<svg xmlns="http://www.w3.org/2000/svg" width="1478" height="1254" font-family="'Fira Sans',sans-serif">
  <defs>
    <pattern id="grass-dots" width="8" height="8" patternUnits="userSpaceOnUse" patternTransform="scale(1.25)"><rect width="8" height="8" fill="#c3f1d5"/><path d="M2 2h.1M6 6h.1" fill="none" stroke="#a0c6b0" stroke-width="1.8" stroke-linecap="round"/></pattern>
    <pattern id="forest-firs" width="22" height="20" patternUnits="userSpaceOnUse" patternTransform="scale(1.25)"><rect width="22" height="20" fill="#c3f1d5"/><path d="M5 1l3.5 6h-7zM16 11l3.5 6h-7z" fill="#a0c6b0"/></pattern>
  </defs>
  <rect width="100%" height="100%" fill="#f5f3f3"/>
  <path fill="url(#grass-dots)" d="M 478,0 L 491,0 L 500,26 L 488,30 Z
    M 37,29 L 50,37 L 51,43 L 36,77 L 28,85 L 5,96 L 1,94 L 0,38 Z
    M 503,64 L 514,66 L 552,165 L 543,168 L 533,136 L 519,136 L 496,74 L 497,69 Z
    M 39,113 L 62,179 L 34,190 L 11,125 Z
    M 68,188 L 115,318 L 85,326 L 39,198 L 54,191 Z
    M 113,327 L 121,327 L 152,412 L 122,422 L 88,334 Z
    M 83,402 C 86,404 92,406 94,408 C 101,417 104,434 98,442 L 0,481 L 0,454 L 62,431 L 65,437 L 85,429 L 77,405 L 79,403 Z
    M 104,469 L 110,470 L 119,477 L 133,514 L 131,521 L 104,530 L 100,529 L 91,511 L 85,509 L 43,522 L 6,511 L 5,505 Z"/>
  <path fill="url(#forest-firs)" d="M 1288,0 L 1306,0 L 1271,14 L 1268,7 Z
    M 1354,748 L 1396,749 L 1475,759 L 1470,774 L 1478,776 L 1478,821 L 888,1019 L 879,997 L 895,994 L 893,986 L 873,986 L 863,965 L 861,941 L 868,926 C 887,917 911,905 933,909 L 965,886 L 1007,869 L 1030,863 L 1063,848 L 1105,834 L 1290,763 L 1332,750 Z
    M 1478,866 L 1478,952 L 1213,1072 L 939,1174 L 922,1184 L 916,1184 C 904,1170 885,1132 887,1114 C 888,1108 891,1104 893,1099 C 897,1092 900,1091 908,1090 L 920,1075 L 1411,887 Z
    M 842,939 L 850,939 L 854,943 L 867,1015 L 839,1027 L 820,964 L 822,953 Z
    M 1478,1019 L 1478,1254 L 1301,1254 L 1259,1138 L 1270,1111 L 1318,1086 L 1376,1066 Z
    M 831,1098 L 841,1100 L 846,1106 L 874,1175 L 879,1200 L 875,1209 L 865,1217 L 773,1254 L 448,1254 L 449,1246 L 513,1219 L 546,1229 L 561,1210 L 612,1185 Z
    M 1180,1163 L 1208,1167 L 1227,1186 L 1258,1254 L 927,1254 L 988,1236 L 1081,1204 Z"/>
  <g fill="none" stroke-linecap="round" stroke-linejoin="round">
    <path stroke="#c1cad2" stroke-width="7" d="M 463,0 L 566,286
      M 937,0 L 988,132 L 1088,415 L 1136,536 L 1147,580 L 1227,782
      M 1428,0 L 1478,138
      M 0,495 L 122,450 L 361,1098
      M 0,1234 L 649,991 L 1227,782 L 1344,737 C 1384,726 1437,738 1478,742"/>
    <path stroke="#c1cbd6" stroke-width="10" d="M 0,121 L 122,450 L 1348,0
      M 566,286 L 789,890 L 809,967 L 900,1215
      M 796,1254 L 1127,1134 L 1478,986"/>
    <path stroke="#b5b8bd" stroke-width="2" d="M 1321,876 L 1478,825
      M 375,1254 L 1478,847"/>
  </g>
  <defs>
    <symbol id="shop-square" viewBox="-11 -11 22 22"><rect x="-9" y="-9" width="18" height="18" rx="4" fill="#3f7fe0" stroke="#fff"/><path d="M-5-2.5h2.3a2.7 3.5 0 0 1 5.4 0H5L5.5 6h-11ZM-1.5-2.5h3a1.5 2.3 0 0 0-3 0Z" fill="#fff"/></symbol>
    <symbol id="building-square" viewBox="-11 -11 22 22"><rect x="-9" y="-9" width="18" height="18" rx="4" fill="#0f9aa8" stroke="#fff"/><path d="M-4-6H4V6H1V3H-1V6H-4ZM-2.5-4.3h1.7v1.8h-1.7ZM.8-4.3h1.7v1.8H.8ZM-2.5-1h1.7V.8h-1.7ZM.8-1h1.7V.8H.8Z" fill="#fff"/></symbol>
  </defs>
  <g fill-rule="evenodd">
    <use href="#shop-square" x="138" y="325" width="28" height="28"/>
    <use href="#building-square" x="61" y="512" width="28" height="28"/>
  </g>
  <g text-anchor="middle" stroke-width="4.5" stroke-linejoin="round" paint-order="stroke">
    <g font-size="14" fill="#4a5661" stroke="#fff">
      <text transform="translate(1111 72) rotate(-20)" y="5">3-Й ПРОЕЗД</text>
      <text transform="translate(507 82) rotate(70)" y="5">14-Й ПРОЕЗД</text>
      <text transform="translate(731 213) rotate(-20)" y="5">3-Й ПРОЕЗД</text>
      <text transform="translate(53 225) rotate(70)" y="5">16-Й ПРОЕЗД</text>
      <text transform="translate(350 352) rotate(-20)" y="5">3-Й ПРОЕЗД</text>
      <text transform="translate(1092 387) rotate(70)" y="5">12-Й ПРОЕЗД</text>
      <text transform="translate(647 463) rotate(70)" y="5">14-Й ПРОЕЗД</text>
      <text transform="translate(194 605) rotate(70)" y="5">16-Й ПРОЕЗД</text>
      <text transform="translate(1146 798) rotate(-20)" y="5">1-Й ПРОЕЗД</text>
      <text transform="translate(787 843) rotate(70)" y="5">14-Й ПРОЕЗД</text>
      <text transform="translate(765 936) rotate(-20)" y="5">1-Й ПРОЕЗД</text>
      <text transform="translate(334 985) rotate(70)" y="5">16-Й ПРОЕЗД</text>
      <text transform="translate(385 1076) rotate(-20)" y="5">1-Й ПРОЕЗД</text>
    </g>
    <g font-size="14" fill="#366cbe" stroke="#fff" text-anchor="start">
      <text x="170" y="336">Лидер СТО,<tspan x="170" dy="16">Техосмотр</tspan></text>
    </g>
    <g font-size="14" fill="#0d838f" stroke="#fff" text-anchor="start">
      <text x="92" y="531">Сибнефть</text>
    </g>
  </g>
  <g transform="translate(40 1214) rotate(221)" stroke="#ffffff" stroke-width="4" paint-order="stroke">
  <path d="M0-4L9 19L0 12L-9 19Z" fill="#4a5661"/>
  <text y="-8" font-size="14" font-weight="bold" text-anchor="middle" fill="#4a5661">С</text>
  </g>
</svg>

----------------

§ WHAT THE EXERCISE ASKS:
When you transcribe the records above, keep every line exactly the same.

§ TASK RESULT:
<svg xmlns="http://www.w3.org/2000/svg" width="1478" height="1254" font-family="'Fira Sans',sans-serif">
  <defs>
    <pattern id="grass-dots" width="8" height="8" patternUnits="userSpaceOnUse" patternTransform="scale(1.25)"><rect width="8" height="8" fill="#c3f1d5"/><path d="M2 2h.1M6 6h.1" fill="none" stroke="#a0c6b0" stroke-width="1.8" stroke-linecap="round"/></pattern>
    <pattern id="forest-firs" width="22" height="20" patternUnits="userSpaceOnUse" patternTransform="scale(1.25)"><rect width="22" height="20" fill="#c3f1d5"/><path d="M5 1l3.5 6h-7zM16 11l3.5 6h-7z" fill="#a0c6b0"/></pattern>
  </defs>
  <rect width="100%" height="100%" fill="#f5f3f3"/>
  <path fill="url(#grass-dots)" d="M 478,0 L 491,0 L 500,26 L 488,30 Z
    M 37,29 L 50,37 L 51,43 L 36,77 L 28,85 L 5,96 L 1,94 L 0,38 Z
    M 503,64 L 514,66 L 552,165 L 543,168 L 533,136 L 519,136 L 496,74 L 497,69 Z
    M 39,113 L 62,179 L 34,190 L 11,125 Z
    M 68,188 L 115,318 L 85,326 L 39,198 L 54,191 Z
    M 113,327 L 121,327 L 152,412 L 122,422 L 88,334 Z
    M 83,402 C 86,404 92,406 94,408 C 101,417 104,434 98,442 L 0,481 L 0,454 L 62,431 L 65,437 L 85,429 L 77,405 L 79,403 Z
    M 104,469 L 110,470 L 119,477 L 133,514 L 131,521 L 104,530 L 100,529 L 91,511 L 85,509 L 43,522 L 6,511 L 5,505 Z"/>
  <path fill="url(#forest-firs)" d="M 1288,0 L 1306,0 L 1271,14 L 1268,7 Z
    M 1354,748 L 1396,749 L 1475,759 L 1470,774 L 1478,776 L 1478,821 L 888,1019 L 879,997 L 895,994 L 893,986 L 873,986 L 863,965 L 861,941 L 868,926 C 887,917 911,905 933,909 L 965,886 L 1007,869 L 1030,863 L 1063,848 L 1105,834 L 1290,763 L 1332,750 Z
    M 1478,866 L 1478,952 L 1213,1072 L 939,1174 L 922,1184 L 916,1184 C 904,1170 885,1132 887,1114 C 888,1108 891,1104 893,1099 C 897,1092 900,1091 908,1090 L 920,1075 L 1411,887 Z
    M 842,939 L 850,939 L 854,943 L 867,1015 L 839,1027 L 820,964 L 822,953 Z
    M 1478,1019 L 1478,1254 L 1301,1254 L 1259,1138 L 1270,1111 L 1318,1086 L 1376,1066 Z
    M 831,1098 L 841,1100 L 846,1106 L 874,1175 L 879,1200 L 875,1209 L 865,1217 L 773,1254 L 448,1254 L 449,1246 L 513,1219 L 546,1229 L 561,1210 L 612,1185 Z
    M 1180,1163 L 1208,1167 L 1227,1186 L 1258,1254 L 927,1254 L 988,1236 L 1081,1204 Z"/>
  <g fill="none" stroke-linecap="round" stroke-linejoin="round">
    <path stroke="#c1cad2" stroke-width="7" d="M 463,0 L 566,286
      M 937,0 L 988,132 L 1088,415 L 1136,536 L 1147,580 L 1227,782
      M 1428,0 L 1478,138
      M 0,495 L 122,450 L 361,1098
      M 0,1234 L 649,991 L 1227,782 L 1344,737 C 1384,726 1437,738 1478,742"/>
    <path stroke="#c1cbd6" stroke-width="10" d="M 0,121 L 122,450 L 1348,0
      M 566,286 L 789,890 L 809,967 L 900,1215
      M 796,1254 L 1127,1134 L 1478,986"/>
    <path stroke="#b5b8bd" stroke-width="2" d="M 1321,876 L 1478,825
      M 375,1254 L 1478,847"/>
  </g>
  <defs>
    <symbol id="shop-square" viewBox="-11 -11 22 22"><rect x="-9" y="-9" width="18" height="18" rx="4" fill="#3f7fe0" stroke="#fff"/><path d="M-5-2.5h2.3a2.7 3.5 0 0 1 5.4 0H5L5.5 6h-11ZM-1.5-2.5h3a1.5 2.3 0 0 0-3 0Z" fill="#fff"/></symbol>
    <symbol id="building-square" viewBox="-11 -11 22 22"><rect x="-9" y="-9" width="18" height="18" rx="4" fill="#0f9aa8" stroke="#fff"/><path d="M-4-6H4V6H1V3H-1V6H-4ZM-2.5-4.3h1.7v1.8h-1.7ZM.8-4.3h1.7v1.8H.8ZM-2.5-1h1.7V.8h-1.7ZM.8-1h1.7V.8H.8Z" fill="#fff"/></symbol>
  </defs>
  <g fill-rule="evenodd">
    <use href="#shop-square" x="138" y="325" width="28" height="28"/>
    <use href="#building-square" x="61" y="512" width="28" height="28"/>
  </g>
  <g text-anchor="middle" stroke-width="4.5" stroke-linejoin="round" paint-order="stroke">
    <g font-size="14" fill="#4a5661" stroke="#fff">
      <text transform="translate(1111 72) rotate(-20)" y="5">3-Й ПРОЕЗД</text>
      <text transform="translate(507 82) rotate(70)" y="5">14-Й ПРОЕЗД</text>
      <text transform="translate(731 213) rotate(-20)" y="5">3-Й ПРОЕЗД</text>
      <text transform="translate(53 225) rotate(70)" y="5">16-Й ПРОЕЗД</text>
      <text transform="translate(350 352) rotate(-20)" y="5">3-Й ПРОЕЗД</text>
      <text transform="translate(1092 387) rotate(70)" y="5">12-Й ПРОЕЗД</text>
      <text transform="translate(647 463) rotate(70)" y="5">14-Й ПРОЕЗД</text>
      <text transform="translate(194 605) rotate(70)" y="5">16-Й ПРОЕЗД</text>
      <text transform="translate(1146 798) rotate(-20)" y="5">1-Й ПРОЕЗД</text>
      <text transform="translate(787 843) rotate(70)" y="5">14-Й ПРОЕЗД</text>
      <text transform="translate(765 936) rotate(-20)" y="5">1-Й ПРОЕЗД</text>
      <text transform="translate(334 985) rotate(70)" y="5">16-Й ПРОЕЗД</text>
      <text transform="translate(385 1076) rotate(-20)" y="5">1-Й ПРОЕЗД</text>
    </g>
    <g font-size="14" fill="#366cbe" stroke="#fff" text-anchor="start">
      <text x="170" y="336">Лидер СТО,<tspan x="170" dy="16">Техосмотр</tspan></text>
    </g>
    <g font-size="14" fill="#0d838f" stroke="#fff" text-anchor="start">
      <text x="92" y="531">Сибнефть</text>
    </g>
  </g>
  <g transform="translate(40 1214) rotate(221)" stroke="#ffffff" stroke-width="4" paint-order="stroke">
  <path d="M0-4L9 19L0 12L-9 19Z" fill="#4a5661"/>
  <text y="-8" font-size="14" font-weight="bold" text-anchor="middle" fill="#4a5661">С</text>
  </g>
</svg>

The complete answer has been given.